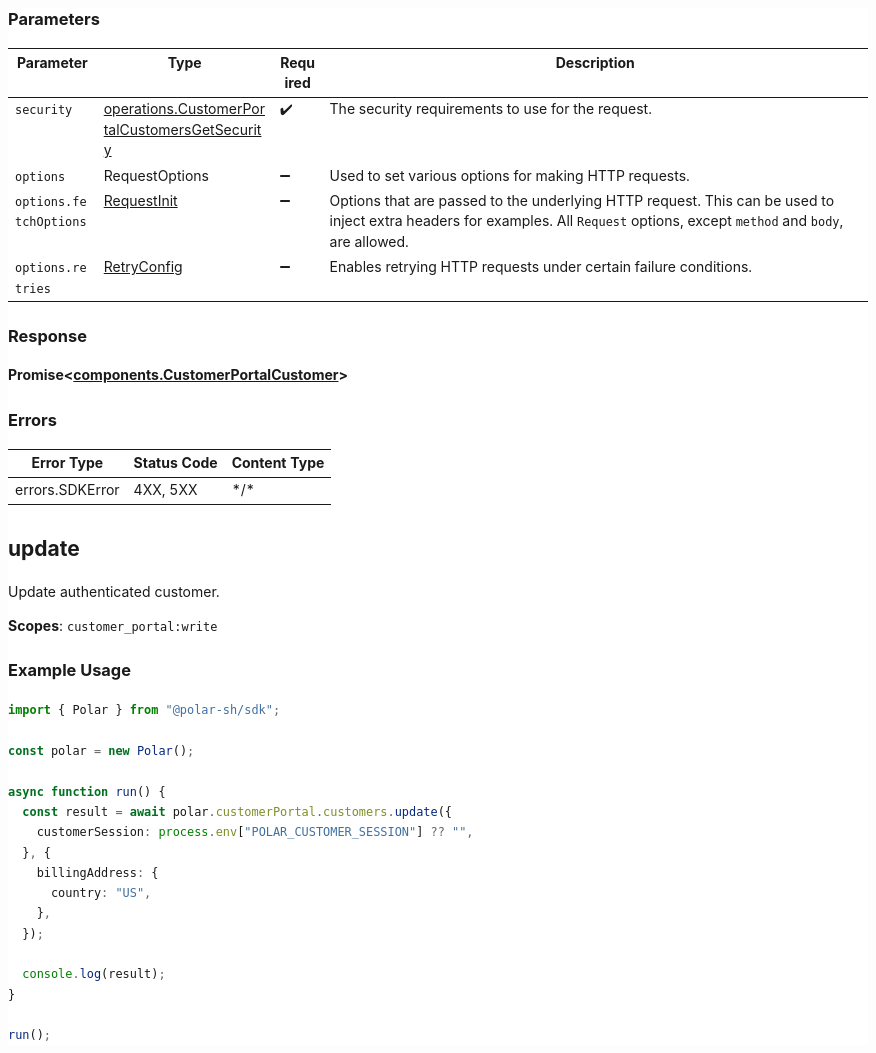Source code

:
 ```typescript
```

### Parameters

| Parameter                                                                                                                                                                      | Type                                                                                                                                                                           | Required                                                                                                                                                                       | Description                                                                                                                                                                    |
| ------------------------------------------------------------------------------------------------------------------------------------------------------------------------------ | ------------------------------------------------------------------------------------------------------------------------------------------------------------------------------ | ------------------------------------------------------------------------------------------------------------------------------------------------------------------------------ | ------------------------------------------------------------------------------------------------------------------------------------------------------------------------------ |
| `security`                                                                                                                                                                     | [operations.CustomerPortalCustomersGetSecurity](../../models/operations/customerportalcustomersgetsecurity.md)                                                                 | :heavy_check_mark:                                                                                                                                                             | The security requirements to use for the request.                                                                                                                              |
| `options`                                                                                                                                                                      | RequestOptions                                                                                                                                                                 | :heavy_minus_sign:                                                                                                                                                             | Used to set various options for making HTTP requests.                                                                                                                          |
| `options.fetchOptions`                                                                                                                                                         | [RequestInit](https://developer.mozilla.org/en-US/docs/Web/API/Request/Request#options)                                                                                        | :heavy_minus_sign:                                                                                                                                                             | Options that are passed to the underlying HTTP request. This can be used to inject extra headers for examples. All `Request` options, except `method` and `body`, are allowed. |
| `options.retries`                                                                                                                                                              | [RetryConfig](../../lib/utils/retryconfig.md)                                                                                                                                  | :heavy_minus_sign:                                                                                                                                                             | Enables retrying HTTP requests under certain failure conditions.                                                                                                               |

### Response

**Promise\<[components.CustomerPortalCustomer](../../models/components/customerportalcustomer.md)\>**

### Errors

| Error Type      | Status Code     | Content Type    |
| --------------- | --------------- | --------------- |
| errors.SDKError | 4XX, 5XX        | \*/\*           |

## update

Update authenticated customer.

**Scopes**: `customer_portal:write`

### Example Usage


```typescript
import { Polar } from "@polar-sh/sdk";

const polar = new Polar();

async function run() {
  const result = await polar.customerPortal.customers.update({
    customerSession: process.env["POLAR_CUSTOMER_SESSION"] ?? "",
  }, {
    billingAddress: {
      country: "US",
    },
  });

  console.log(result);
}

run();
```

> _Task instructions_
Go through the listing above and copy each line that contains "const".

> _Written reply_
const polar = new Polar();
  const result = await polar.customerPortal.customers.update({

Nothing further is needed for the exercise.